5. Per evitare tensioni e rivolte sociali (e nell’attesa di poter riprendere la politica dei tagli) diventa urgente erogare una misura come il reddito di cittadinanza. Una piccola somma mensile a tutti quelli che ancora non si riesce forzatamente a collocare, finanziando il provvedimento con le tasse di quelli che ancora lavorano.

6. Ma in un contesto simile, per molti disoccupati, emigrare o percepire il reddito di cittadinanza rimangono opzioni decisamente migliori che lavorare 10 ore al giorno e senza tutele per una misera paga. Il “sistema Paese” resta senza manovalanza e rischia di “saltare”.

Quindi.

7. Si importano migliaia di disperati dall’estero disposti ad accettare la condizione di schiavitù in cambio di un tozzo di pane e un tetto di lamiera sopra la testa. Facilitando l’ulteriore compressione dei salari che tornerà buona quando il reddito di cittadanza sarà abolito.

8. L’enorme afflusso di lavoratori immigrati, però, alimenta un diffuso sentimento di intolleranza soprattutto nelle periferie abitate da quei disoccupati, un tempo lavoratori più o meno benestanti, adesso in aperta concorrenza (al ribasso) con i nuovi arrivati.

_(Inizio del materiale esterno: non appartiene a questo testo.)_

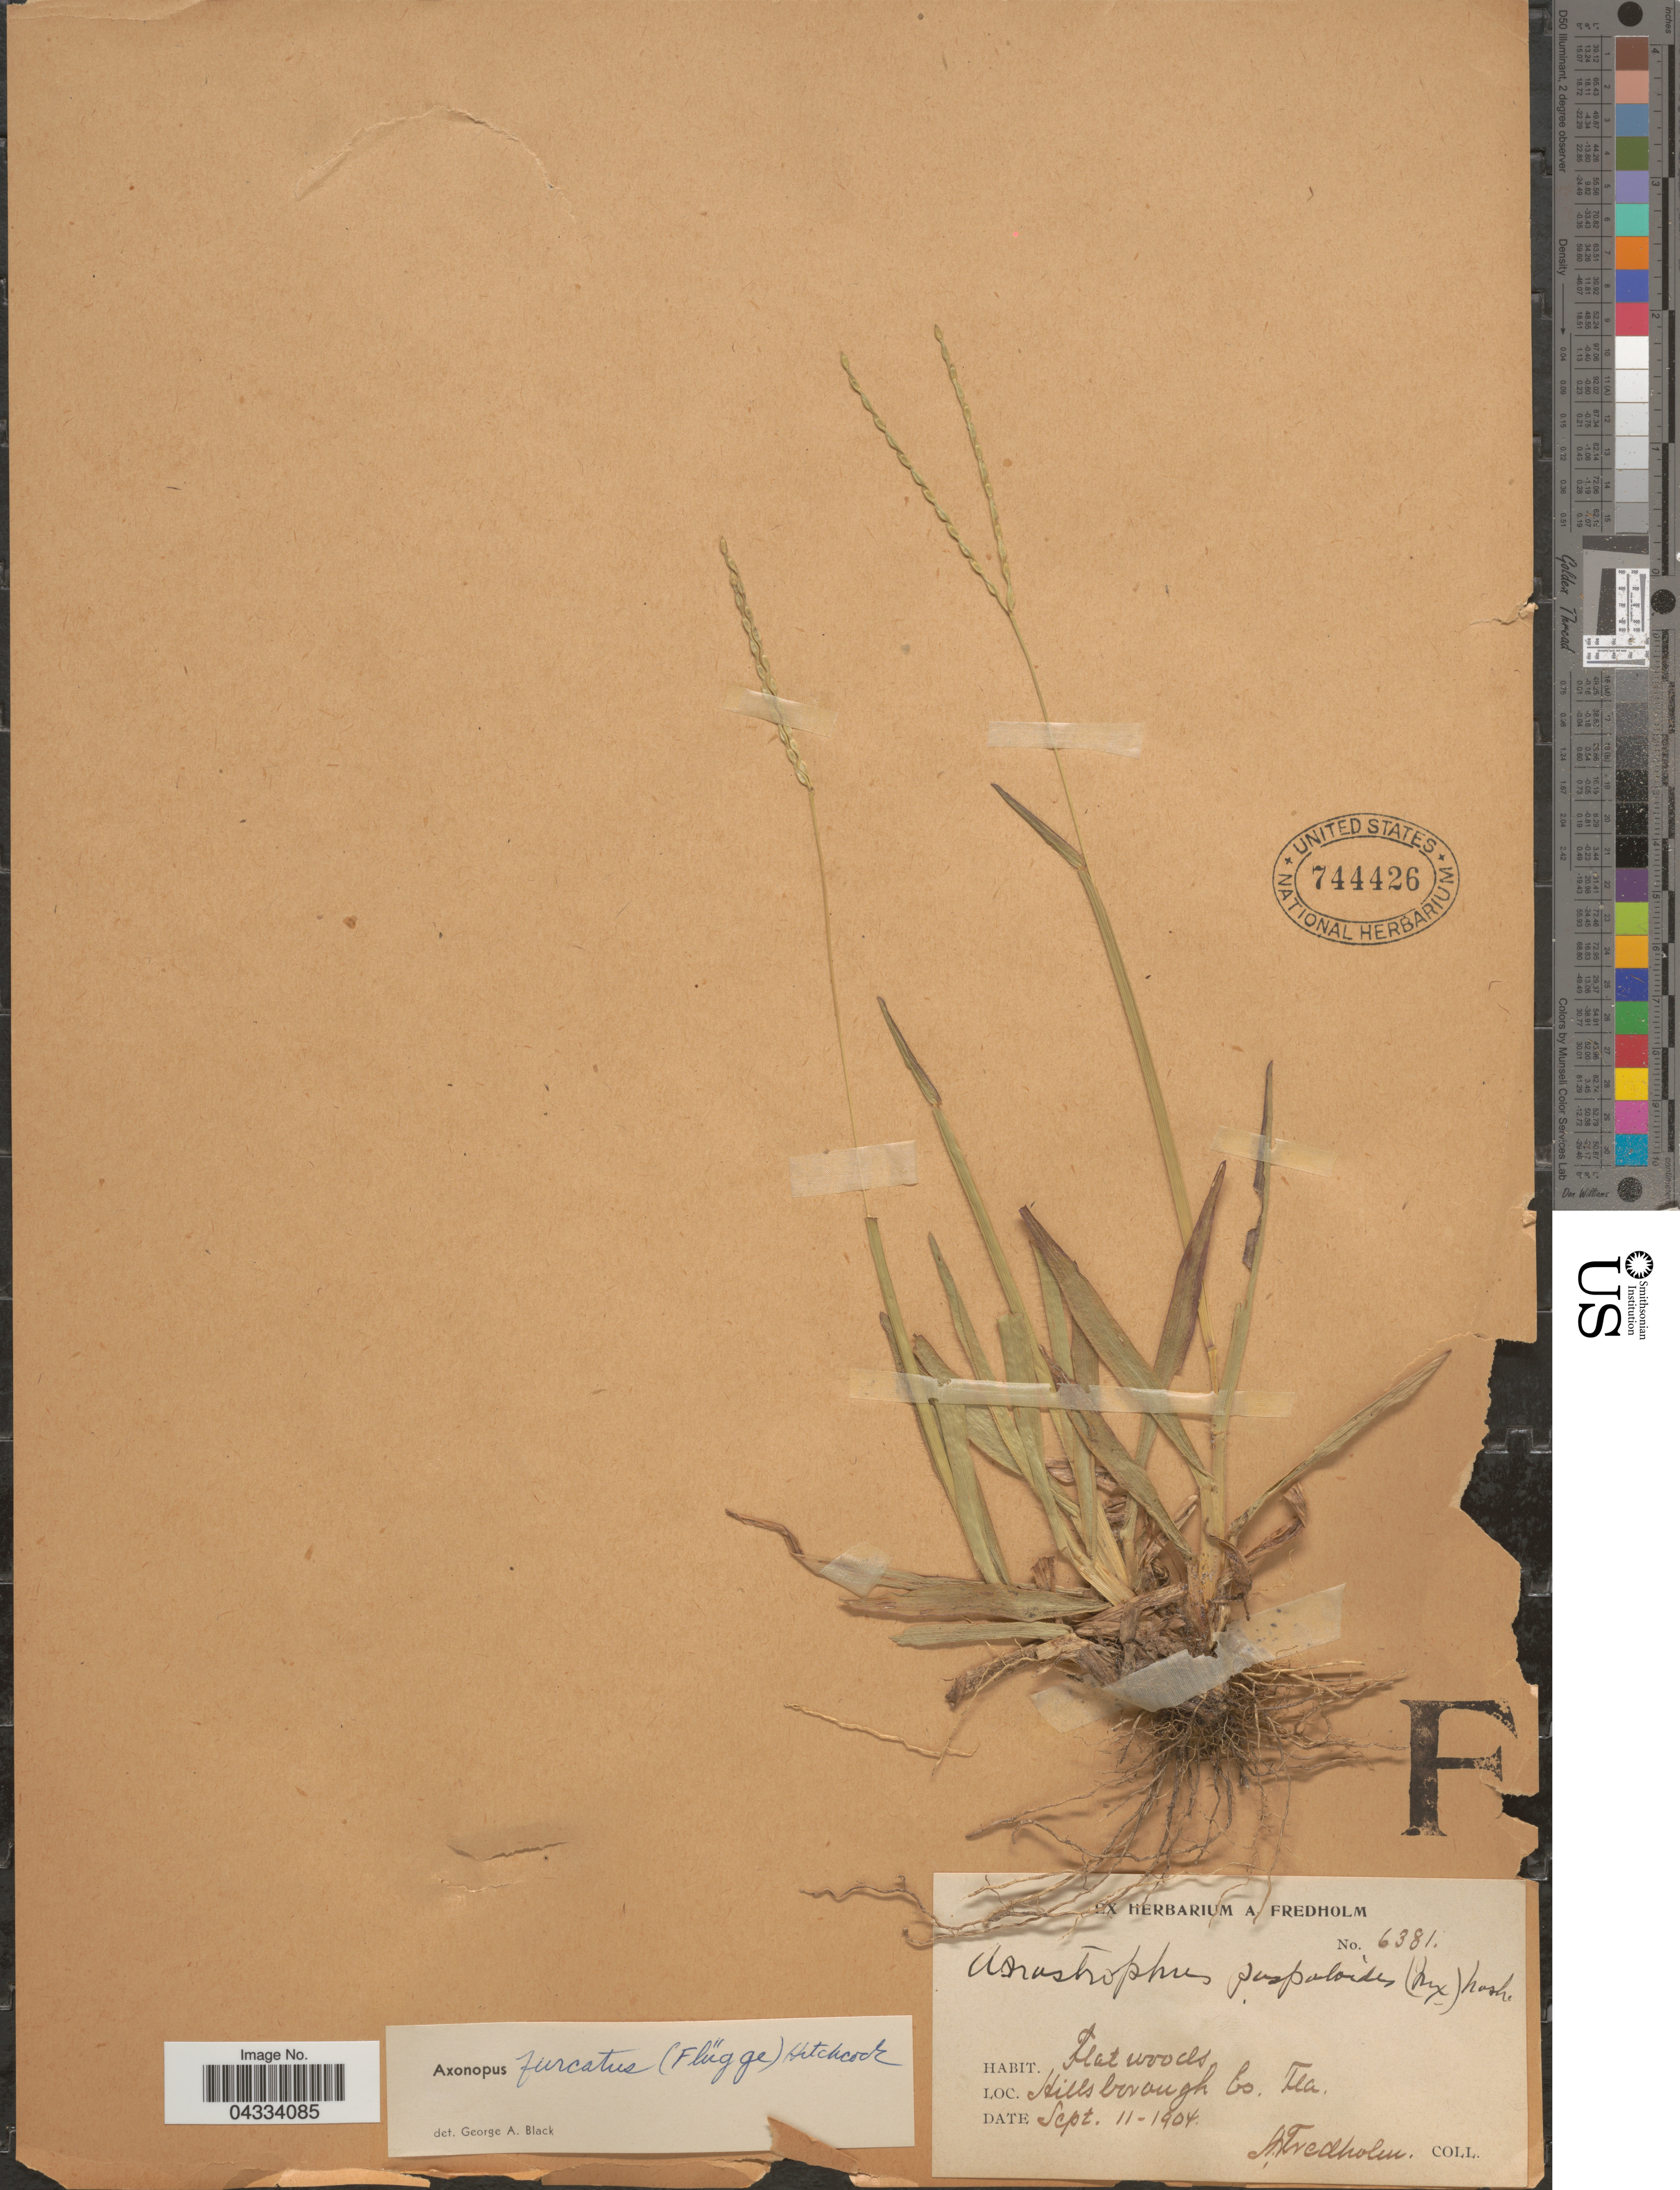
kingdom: Plantae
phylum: Tracheophyta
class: Liliopsida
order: Poales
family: Poaceae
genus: Axonopus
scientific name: Axonopus furcatus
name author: (Flüggé) Hitchc.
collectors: A. Fredholm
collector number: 6381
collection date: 1904-09-11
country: United States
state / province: Florida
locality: Hillsborough Co.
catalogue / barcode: US 744426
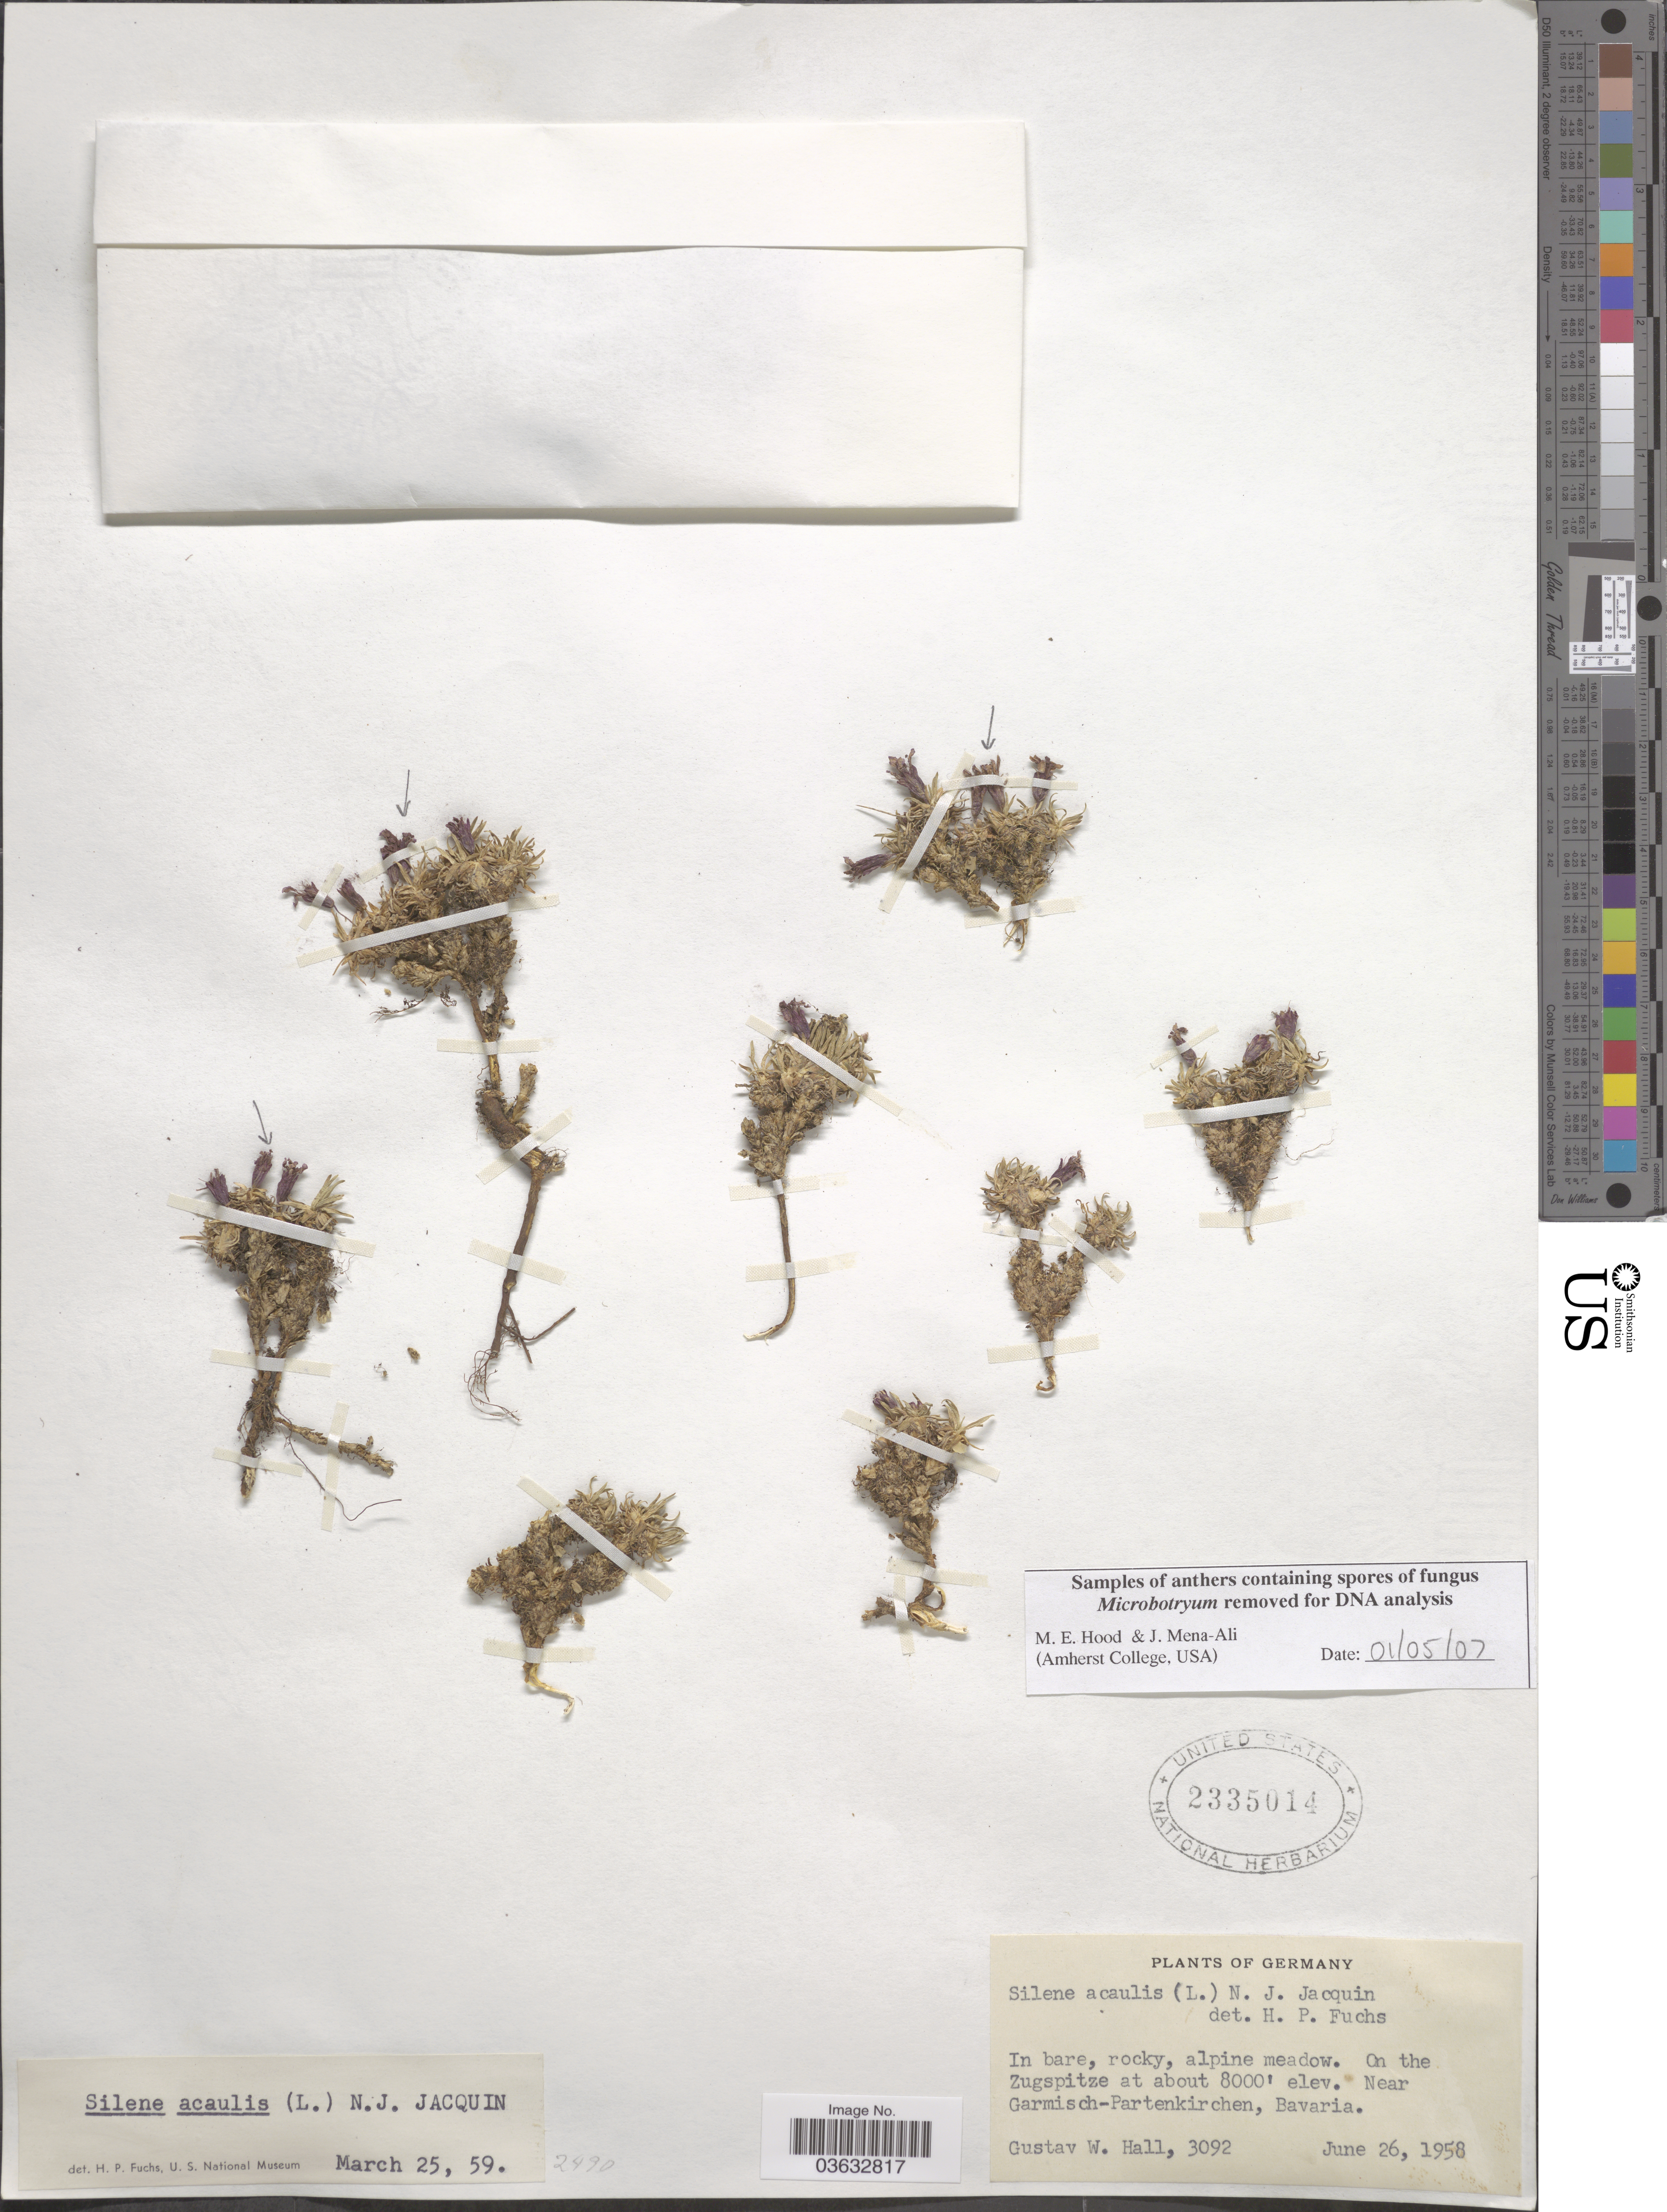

9. Questa avversione - priva di adeguata comprensione ed elaborazione politica del fenomeno - viene abilmente sfruttata dalle élite dominanti che la etichettano prontamente come razzista e xenofoba. Una narrazione efficacissima per instillare nella popolazione un diffuso senso di colpa funzionale a proseguire indisturbata l’importazione di manodopera a bassissimo costo, giustificata dalle sempre più urgenti esigenze del Paese.

Ora, il problema è che tutta questa storia (che ci si guarda bene dal raccontare per come realmente è) viene presentata come una condizione emergenziale da affrontare senza possibilità di scelta. Ma l’economia e la produzione (e quindi l’occupazione e il sistema pensionistico) si possono sostenere anche in modo diverso. Ad esempio finanziando massicciamente la spesa pubblica e nuovi piani industriali. Misure utili a creare nuovi posti di lavoro, aumentare la domanda interna, la produzione e quindi i salari (rendendo così sostenibile il debito pubblico), reperendo agevolmente nuove risorse per le casse statali e il pagamento delle pensioni.

Ma non lo si fa. Perché?

La circostanza che i maggiori sostenitori dell’aumento delle quote di lavoratori immigrati siano gli stessi che difendono strenuamente l’Unione europea e il suo modello economico e di sviluppo dovrebbe suggerire la risposta corretta. Ma sono abbastanza sicuro che in molti si rifiuteranno di capirlo anche così.